Jessica is a research scientist at Google working on privacy. Before coming to Google she was an area manager at PARC and a research scientist at Bell Labs and RSA Labs. She holds a PhD in Mathematics and Computer Science and a BA in Applied math, both from University of California, Berkely.

Thomas Lento

Thomas has a social science background and extensive experience with social network analysis, large scale distributed data processing and statistical modeling. He has published research on diffusion of information, communication patterns, and social influence in Facebook, Wikipedia, and other social media systems. As part of his work at Facebook, he builds models of user behavior in order to understand how users engage with the product and he applies the insights gained from his research to guide and evaluate product decisions.
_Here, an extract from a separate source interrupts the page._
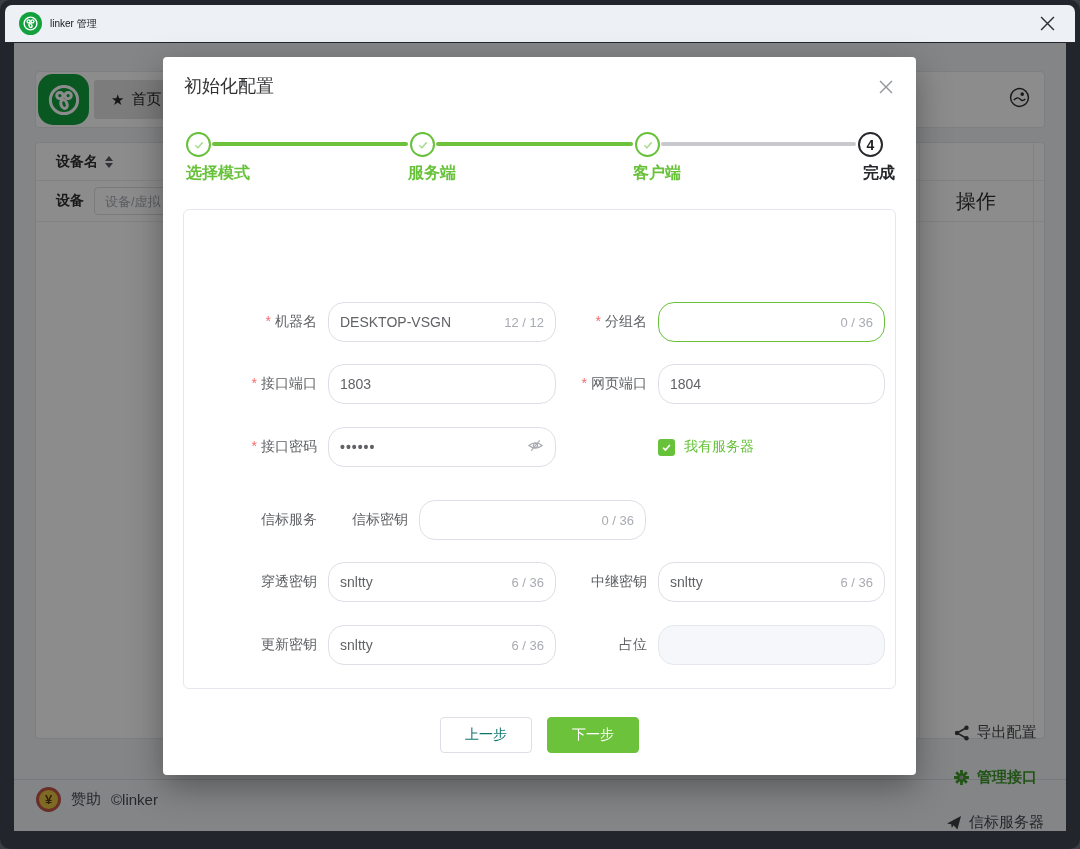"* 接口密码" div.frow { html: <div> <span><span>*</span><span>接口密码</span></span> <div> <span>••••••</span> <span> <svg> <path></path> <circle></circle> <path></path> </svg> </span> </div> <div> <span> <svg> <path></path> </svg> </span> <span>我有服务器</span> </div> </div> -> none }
He holds a bachelor’s degree from Cornell.

Arvind Narayanan

Arvind is a post-doctoral researcher at Stanford University who completed his PhD at the University of Texas at Austin. His research is on the privacy and anonymity issues involved in publishing large-scale datasets about people.

Daniel Martin Katz

Daniel is a PhD candidate in Political Science and Public Policy at the University of Michigan, obtained his JD from the University of Michigan Law School and an MPP from the Gerald R. Ford School of Public Policy. His research interests include network analysis and law, the complexity of the law as well as analysis of various constitutional, statutory and administrative law making processes.